# Site or aire convenient for Madrid?



## jiwawa (Jun 22, 2007)

Can anyone suggest a stopping place that is convenient for public transport into Madrid?


----------



## jiwawa (Jun 22, 2007)

That should've said Milan!! Can anyone change the title please? Are there any mods there? Im on the phone and there's no facility to alter.


----------



## Glandwr (Jun 12, 2006)

Campercontact site code 7236, not a beautiful site or location. But very secure with charming and eager staff. It's very handy to get in and out of city centre bus/metro (we were given lift to station) not much English. It's basically a camper storage facility with an area given over to an aire. Stayed last March expensive at 25 euro but as I say safe! Facilities and EHU included. Let me know if you haven't got campercontact and I'll give you the coordinates.

Dick


----------



## EJB (Aug 25, 2007)

Presumably this one:-
https://www.campercontact.com/en/italy/lombardia-bg-bs-co-cr-lc-lo-mb-mi-mn-pv-so-va/milano/7236/motorhome-parking-new-park-milano.aspx


----------



## raynipper (Aug 4, 2008)

Oppsss.

Ray.


----------



## kabundi (Feb 14, 2011)

https://www.campercontact.com/en/italy/lombardia-bg-bs-co-cr-lc-lo-mb-mi-mn-pv-so-va/milano.aspx

Several sites in above link


----------



## jiwawa (Jun 22, 2007)

Thanks for that. You can tell my heart's in Spain!

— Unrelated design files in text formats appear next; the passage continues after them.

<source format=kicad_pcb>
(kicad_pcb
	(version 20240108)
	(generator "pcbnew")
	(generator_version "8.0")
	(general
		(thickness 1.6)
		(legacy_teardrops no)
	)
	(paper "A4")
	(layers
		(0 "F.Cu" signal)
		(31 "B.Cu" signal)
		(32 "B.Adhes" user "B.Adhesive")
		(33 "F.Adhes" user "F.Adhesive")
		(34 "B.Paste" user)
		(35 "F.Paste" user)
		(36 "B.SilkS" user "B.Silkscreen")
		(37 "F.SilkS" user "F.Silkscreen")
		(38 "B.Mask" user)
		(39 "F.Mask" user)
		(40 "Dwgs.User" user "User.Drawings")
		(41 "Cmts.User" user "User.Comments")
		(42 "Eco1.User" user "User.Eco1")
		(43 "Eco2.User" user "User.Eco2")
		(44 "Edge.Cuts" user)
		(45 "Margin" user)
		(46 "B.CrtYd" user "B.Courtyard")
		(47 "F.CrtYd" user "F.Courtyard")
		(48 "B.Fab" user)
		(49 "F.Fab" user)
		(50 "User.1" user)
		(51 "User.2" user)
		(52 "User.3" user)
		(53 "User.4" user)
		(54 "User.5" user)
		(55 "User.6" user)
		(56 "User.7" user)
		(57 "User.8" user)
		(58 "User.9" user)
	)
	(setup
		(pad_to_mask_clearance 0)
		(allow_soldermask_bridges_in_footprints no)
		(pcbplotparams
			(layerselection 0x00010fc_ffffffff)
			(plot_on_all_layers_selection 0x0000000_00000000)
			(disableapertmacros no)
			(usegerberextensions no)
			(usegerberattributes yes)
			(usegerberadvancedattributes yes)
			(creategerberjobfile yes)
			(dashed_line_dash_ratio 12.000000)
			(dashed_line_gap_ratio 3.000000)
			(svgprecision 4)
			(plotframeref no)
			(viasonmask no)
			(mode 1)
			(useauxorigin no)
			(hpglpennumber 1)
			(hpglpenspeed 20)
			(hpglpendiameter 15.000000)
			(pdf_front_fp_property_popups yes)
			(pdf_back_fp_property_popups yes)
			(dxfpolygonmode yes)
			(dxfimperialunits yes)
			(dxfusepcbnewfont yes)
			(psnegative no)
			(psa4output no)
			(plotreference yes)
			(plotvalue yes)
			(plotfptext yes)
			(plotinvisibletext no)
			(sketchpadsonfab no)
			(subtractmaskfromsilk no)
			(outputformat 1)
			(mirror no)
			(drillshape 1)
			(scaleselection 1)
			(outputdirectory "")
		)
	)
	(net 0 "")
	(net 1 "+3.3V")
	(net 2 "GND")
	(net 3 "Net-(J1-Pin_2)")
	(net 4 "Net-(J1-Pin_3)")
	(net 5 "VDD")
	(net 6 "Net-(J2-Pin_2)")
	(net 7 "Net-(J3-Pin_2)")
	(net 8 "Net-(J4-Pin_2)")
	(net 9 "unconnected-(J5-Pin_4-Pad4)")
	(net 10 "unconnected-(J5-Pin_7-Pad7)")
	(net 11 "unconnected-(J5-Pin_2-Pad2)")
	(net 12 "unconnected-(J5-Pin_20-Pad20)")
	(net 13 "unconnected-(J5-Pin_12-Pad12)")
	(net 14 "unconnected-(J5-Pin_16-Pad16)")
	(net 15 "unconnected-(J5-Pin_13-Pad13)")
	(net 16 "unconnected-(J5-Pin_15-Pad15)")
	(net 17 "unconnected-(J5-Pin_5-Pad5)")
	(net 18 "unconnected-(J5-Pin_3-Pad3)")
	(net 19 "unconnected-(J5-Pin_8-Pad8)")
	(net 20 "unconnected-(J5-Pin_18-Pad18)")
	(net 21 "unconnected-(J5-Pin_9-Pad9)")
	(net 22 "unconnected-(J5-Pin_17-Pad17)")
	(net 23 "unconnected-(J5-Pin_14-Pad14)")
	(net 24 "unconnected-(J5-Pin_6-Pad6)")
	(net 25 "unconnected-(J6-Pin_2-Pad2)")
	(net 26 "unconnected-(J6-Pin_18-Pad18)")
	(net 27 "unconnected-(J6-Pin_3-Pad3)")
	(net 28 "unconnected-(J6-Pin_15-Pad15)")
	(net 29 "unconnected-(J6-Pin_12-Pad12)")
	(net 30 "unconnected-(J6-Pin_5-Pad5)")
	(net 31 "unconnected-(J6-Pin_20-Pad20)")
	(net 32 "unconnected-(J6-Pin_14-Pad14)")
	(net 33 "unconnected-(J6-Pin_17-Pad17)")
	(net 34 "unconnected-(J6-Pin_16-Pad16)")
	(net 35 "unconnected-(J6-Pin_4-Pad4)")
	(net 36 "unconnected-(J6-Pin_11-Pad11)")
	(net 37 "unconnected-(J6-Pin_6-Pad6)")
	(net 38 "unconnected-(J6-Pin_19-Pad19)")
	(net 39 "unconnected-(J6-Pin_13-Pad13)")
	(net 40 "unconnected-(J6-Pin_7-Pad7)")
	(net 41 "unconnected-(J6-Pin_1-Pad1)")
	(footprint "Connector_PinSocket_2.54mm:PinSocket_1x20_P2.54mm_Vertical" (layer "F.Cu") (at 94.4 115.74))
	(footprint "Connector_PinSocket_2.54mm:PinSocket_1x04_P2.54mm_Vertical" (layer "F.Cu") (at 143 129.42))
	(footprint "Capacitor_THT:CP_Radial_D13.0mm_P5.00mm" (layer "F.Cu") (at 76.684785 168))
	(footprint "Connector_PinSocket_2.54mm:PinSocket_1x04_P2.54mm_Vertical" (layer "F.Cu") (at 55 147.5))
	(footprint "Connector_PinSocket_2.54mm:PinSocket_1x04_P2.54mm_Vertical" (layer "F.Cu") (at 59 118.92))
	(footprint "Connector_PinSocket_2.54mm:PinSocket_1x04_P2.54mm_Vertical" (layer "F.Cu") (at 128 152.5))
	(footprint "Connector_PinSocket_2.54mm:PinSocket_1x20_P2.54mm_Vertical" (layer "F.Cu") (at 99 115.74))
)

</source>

That sounds a good option - safety and a lift to the public transport. I presume it runs every so often so you can also pick it up back to the site?

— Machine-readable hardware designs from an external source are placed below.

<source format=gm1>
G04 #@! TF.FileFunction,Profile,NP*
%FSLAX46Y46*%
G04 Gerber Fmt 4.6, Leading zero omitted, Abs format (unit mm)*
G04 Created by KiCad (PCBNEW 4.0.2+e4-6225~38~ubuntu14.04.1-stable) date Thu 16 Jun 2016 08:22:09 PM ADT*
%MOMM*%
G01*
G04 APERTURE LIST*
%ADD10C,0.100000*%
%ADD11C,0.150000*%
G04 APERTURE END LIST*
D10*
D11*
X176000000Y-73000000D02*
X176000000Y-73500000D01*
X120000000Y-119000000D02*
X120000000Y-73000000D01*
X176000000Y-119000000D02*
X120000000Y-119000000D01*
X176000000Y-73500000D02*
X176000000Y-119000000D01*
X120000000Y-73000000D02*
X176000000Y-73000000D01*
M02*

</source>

And I presume there's no problem arriving and leaving early evening to allow the most time in town the following day?

How long does it take to get into city centre?


----------



## Glandwr (Jun 12, 2006)

To be truthful I can't remember how long it takes in total, the metro is frequent and swift. And there is a bus from the station that stops right outside the aire. You can catch it to the station if there is no one to offer a lift, it's about a mile to walk from memory.

Dick


----------



## Christine600 (Jan 20, 2011)

I stayed on Camping Alpha in 2015. Took the bus into Madrid centre.

http://www.motorhomefacts.com/camping-alpha-campsite.html


----------



## jiwawa (Jun 22, 2007)

I did stay on the New Park Milano. It was very convenient tho a cleaner told me to get the train to Cadorna rather than Centrale (again, 2 stops) and looking at the map I think she's right.

I enjoyed the day very much but coming back I was on a train with no info board n when you're in a station there's no indication of which it is! Suffice to say that the 1st stop, which was almost immediate, I could see a sign in red saying Cadorna so I thought they'd just moved along the track a bit. Turns out that red sign was for the other track, saying where the next train was going :-(

So I didn't get off at the next stop and it didn't stop at all for about 20mins! Fortunately a young lass took pity on me and made sure I was on the right platform for going back. And it didn't cost any more than the ?1.50 cos I hadn't left the station.

I'd to wait a while for the 82 bus then the driver had no idea of the camper place and I ended up having to walk back the way - once I figured out where I was!

I left the camper place in the evening, straight into traffic jams. But to be honest, I think Milan is probably a permanent traffic jam.

So a very long and tiring day, but very interesting.

I'd say, for the normal person, the New Park Milano is a very good option.


----------